### Reading passage
**With blockchains, every public key can now have its own address.**
Source: https://sovrin.org/library/sovrin-protocol-and-token-white-paper/
This address is called a decentralized identifier (DID)—another standard coming from the W3C.
DIDs provide a standard way for individuals and organizations to create permanent, globally unique, cryptographically verifiable identifiers entirely under the identity owner’s control.
DID is not rented from any service provider, and no one can take it away from whomever owns or controls the associated private key.
DIDs are the first globally unique verifiable identifiers that require no registration authority.
A DID is stored on a blockchain along with a DID document containing the public key for the DID, any other public credentials the identity owner wishes to disclose, and the network addresses for interaction.
The identity owner controls the DID document by controlling the associated private key.
Because DIDs are an open standard, any blockchain can create a DID method defining how DIDs can be registered (written) and resolved (read) on that blockchain.
And because control over a DID is asserted entirely using cryptography—by digitally signing the transaction with the blockchain where the DID is registered—no central authority is needed to register the DID.
Nor is any central authority needed to track or manage DIDs.
DIDs enable true self-sovereign identity—lifetime portable digital identity for any person, organization, or thing that can never be taken away.
Furthermore, given the right blockchain economics, DIDs can be cheap, so people can generate as many as they need to protect their privacy.
Lastly, and most importantly, every person and organization with access to the Internet can have the means to prove their ownership of a public key, thereby enabling their claims to be verified.
We can finally use the same process to verify identity online that we have been using offline for centuries. Because every DID has an associated public-private key pair, anyone with a DID should be able to digitally issue and sign verifiable claims and other documents.
So long as the verifier has the DID of the issuer (which in most cases is contained in the credential itself), it is a simple matter to look up the issuer’s public key on the blockchain and verify the signature on the claims.
With a public blockchain for DIDs, anyone can issue a digitally-signed credential, and anyone else can verify it Issuers and verifiers of digital credentials should no longer need to form identity federations.
The DID specification ensures that issuers and verifiers everywhere can look up
the necessary public keys on a public blockchain regardless of whether they belong to the same organization or identity federation.

### What to do
#1 Extract from the passage on decentralized identifiers the part that opens with the words containing "A DID is stored" and closes with "controlling the associated private key.".
#2 In the passage on decentralized identifiers, turn the paragraph beginning "A DID is stored on a blockchain" into a short list that keeps its main facts.
#3 According to the passage on decentralized identifiers, what does a DID method define for a blockchain?
Rely only on the passage on decentralized identifiers.

### Exercise data
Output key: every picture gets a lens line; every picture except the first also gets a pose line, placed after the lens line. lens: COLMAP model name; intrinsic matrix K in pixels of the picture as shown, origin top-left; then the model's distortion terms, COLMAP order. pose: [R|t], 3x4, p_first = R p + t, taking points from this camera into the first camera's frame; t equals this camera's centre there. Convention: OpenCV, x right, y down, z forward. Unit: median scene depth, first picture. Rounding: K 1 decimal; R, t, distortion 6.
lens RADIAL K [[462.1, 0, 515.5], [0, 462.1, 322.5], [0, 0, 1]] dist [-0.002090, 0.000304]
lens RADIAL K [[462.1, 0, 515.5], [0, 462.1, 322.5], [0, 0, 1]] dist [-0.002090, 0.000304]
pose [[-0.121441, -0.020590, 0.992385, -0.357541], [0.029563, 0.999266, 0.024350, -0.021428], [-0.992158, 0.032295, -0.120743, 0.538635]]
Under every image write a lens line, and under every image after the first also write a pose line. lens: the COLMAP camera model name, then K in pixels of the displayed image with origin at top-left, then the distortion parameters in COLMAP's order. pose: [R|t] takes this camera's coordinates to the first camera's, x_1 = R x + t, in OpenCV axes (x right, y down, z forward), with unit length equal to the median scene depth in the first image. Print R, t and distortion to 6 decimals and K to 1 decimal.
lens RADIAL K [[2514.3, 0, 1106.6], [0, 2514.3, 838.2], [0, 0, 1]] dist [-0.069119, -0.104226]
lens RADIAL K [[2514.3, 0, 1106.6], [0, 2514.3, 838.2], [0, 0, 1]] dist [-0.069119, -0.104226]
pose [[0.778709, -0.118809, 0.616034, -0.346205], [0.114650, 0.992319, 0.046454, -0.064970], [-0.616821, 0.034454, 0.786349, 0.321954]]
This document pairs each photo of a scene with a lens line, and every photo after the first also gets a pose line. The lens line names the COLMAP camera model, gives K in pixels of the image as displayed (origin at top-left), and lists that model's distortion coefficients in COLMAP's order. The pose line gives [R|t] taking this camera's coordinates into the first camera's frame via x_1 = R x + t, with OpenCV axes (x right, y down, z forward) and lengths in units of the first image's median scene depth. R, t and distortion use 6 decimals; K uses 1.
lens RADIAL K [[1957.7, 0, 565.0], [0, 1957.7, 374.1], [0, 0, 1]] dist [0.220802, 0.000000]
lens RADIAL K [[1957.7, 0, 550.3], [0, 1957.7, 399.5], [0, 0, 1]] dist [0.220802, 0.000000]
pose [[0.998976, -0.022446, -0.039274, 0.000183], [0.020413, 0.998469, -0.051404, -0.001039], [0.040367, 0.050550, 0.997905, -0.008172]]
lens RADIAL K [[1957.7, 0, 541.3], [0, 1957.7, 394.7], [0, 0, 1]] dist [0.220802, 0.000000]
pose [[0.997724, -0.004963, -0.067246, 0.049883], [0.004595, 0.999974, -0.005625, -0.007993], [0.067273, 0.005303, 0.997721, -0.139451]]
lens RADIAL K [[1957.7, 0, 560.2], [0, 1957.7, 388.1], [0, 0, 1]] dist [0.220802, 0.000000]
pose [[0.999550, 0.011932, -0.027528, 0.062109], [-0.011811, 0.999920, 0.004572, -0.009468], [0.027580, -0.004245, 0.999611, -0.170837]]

### Task-by-task results
#1
A DID is stored on a blockchain along with a DID document containing the public key for the DID, any other public credentials the identity owner wishes to disclose, and the network addresses for interaction.
The identity owner controls the DID document by controlling the associated private key.

#2
- A DID is stored on a blockchain together with a DID document.
- The DID document contains:
  - the public key for the DID
  - any other public credentials the identity owner wishes to disclose
  - the network addresses for interaction

#3 It defines how DIDs can be registered (written) and resolved (read) on that blockchain.